Adding further to its product mix, E-Trade announced an agreement Tuesday to offer term life insurance through with the life insurance and annuity holding company inviva Inc. Mr. Caplan said E-Trade plans ultimately to build an insurance center.

“You can begin to connect a lot of these” different services, he said. For example, a mortgage customer could be offered home and life insurance, plus a deposit account to help pay their mortgage bills, he said. “It becomes a holistic solution for our customers.”

E-Trade’s banking business, which includes nearly half a million accounts and a growing online mortgage arm, helped propel the parent company’s fourth-quarter operating profit to seven cents a share, beating analysts’ estimates by three cents.

A 37% increase in interest income from E-Trade Bank helped lessen the blow of a 41% decline in trading transaction revenue, and it fueled E-Trade’s enthusiasm to add banking products that would further smooth its revenue stream.

E-Trade posted fourth-quarter net income of $21.6 million, or 6 cents a share, compared with $1.4 million of net income in the same period a year earlier. Net revenue rose 3.5%, to $345.4 million.

The company said it was comfortable with Wall Street’s first-quarter per-share operating profit consensus estimate of 7 cents, and it raised its 2002 earnings guidance by 10 cents, to 55 cents from ongoing operations, Mr. Cotsakos said.

The number of active bank accounts grew 35%, to 491,000. Total assets at E-Trade Bank increased 19%, to $13.5 billion, while interest income climbed 37%, to $854 million.

Analysts responded cautiously on Tuesday to E-Trade’s results and questioned whether increasing spreads at the bank could offset lackluster activity on the trading side.

Glenn Schorr of Deutsche Banc Alex. Brown maintained his “buy” rating, even though he expressed concern about the quality and value of its earnings. “We’re not ready to get off this train just yet.”

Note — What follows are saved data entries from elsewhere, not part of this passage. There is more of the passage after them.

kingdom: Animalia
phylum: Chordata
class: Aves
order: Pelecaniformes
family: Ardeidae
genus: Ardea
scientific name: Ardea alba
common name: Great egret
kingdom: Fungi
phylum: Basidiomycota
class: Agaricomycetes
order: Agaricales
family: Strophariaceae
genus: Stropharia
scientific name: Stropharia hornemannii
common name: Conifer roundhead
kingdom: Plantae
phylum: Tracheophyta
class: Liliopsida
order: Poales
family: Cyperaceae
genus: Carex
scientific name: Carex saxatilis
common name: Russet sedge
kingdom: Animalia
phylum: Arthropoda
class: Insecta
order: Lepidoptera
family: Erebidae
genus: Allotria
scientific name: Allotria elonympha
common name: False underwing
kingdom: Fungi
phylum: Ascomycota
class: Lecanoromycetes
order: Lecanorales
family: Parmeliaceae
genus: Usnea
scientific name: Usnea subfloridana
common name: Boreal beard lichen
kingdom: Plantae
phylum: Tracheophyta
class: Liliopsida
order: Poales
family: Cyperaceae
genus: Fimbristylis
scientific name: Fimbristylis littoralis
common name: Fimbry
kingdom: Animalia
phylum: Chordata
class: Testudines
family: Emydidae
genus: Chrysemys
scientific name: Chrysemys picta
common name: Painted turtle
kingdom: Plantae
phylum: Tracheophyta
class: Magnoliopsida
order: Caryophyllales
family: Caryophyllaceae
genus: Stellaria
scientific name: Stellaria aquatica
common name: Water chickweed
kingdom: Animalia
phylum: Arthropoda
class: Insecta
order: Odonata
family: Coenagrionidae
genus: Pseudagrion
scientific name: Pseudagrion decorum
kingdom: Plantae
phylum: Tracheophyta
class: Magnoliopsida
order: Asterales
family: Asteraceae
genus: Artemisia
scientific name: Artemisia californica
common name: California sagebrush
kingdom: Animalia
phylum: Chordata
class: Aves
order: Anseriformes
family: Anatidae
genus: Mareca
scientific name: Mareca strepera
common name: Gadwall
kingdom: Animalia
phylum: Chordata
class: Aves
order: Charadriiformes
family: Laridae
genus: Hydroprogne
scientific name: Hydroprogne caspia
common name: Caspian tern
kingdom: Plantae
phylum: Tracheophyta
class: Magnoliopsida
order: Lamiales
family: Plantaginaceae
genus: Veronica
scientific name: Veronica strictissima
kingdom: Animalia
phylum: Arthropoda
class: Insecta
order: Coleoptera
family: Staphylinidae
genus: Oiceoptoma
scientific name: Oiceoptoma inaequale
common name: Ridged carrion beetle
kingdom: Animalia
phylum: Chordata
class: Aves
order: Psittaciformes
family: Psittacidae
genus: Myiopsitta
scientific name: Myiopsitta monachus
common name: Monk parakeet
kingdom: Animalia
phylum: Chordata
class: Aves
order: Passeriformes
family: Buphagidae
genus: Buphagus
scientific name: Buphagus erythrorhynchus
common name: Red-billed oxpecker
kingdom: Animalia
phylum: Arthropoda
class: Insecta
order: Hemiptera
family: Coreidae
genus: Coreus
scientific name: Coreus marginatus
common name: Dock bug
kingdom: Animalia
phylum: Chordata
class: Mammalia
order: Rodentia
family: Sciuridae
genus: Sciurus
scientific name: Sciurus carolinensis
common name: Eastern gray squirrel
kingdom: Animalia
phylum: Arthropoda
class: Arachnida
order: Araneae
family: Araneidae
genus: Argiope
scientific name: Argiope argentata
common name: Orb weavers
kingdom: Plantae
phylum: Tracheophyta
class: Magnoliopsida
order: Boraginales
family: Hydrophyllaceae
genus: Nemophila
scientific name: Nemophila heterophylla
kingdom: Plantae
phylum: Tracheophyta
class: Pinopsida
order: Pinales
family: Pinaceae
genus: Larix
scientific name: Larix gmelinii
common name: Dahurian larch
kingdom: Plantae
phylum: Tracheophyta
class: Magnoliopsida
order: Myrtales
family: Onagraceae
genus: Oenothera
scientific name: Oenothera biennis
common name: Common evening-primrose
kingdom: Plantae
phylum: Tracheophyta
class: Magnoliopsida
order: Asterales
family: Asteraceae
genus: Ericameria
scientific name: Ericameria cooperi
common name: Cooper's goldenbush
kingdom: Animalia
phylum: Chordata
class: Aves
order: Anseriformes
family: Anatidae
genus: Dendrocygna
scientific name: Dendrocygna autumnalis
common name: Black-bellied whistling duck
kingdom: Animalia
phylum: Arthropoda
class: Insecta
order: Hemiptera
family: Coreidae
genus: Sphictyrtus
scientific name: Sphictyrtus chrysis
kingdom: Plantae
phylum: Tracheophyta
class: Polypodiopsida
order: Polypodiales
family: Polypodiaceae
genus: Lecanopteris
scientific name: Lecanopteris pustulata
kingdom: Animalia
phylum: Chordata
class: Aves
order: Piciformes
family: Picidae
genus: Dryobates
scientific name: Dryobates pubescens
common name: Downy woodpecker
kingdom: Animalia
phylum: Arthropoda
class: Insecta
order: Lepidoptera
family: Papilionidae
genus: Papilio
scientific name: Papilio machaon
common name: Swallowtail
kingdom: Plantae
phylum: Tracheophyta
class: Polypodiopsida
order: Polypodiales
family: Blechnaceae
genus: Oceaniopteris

But Robertson Stephens Inc. cut its rating to “buy” from “strong buy,” because it said the stock’s valuation was too high. Raymond James Financial Inc. cut its rating to “market perform” from “buy.”

E-Trade’s diversification plan — stitched together through a number of modest acquisitions and supported by its cross-selling program — is offering the type of income protection that seems to have eluded fellow brokerages.

For example, despite its acquisition two years ago of U.S. Trust to lessen its exposure to the vagaries of the brokerage business, Charles Schwab Corp., disappointed investors with a fourth-quarter loss of $13 million, or 1 cent a share for the fourth quarter, versus a profit of $139 million, or 10 cents a share, a year ago earlier.

The San Francisco company said it had finished a major restructuring that began early last year and was meant to help it weather the effect of the slowing economy on retail investor behavior.

By the end of this year Schwab had cut its work force by 25.5%, to 19,600 employees, and during the fourth quarter it shuttered its Japanese and Australian brokerage operations to shore up profits. For the year, the company’s net income declined 72%, to $718 million.

Richard Repetto, an equity analyst at Putnam Lovell Securities, said Schwab’s story is quite different from the increasing diversification seen at E-Trade. “As diversified as they are, they’re not offering mortgage origination like E-Trade.”

Schwab offers online mortgages through E-Loan Inc., but Christopher V. Dodds, Schwab’s chief financial officer, said in a telephone interview: “We do not see ourselves becoming a financial supermarket and diversifying on a very broad level.”

The company will continue to focus on the “asset side of the investor,” he said.

Niamh Ring contributed to this article.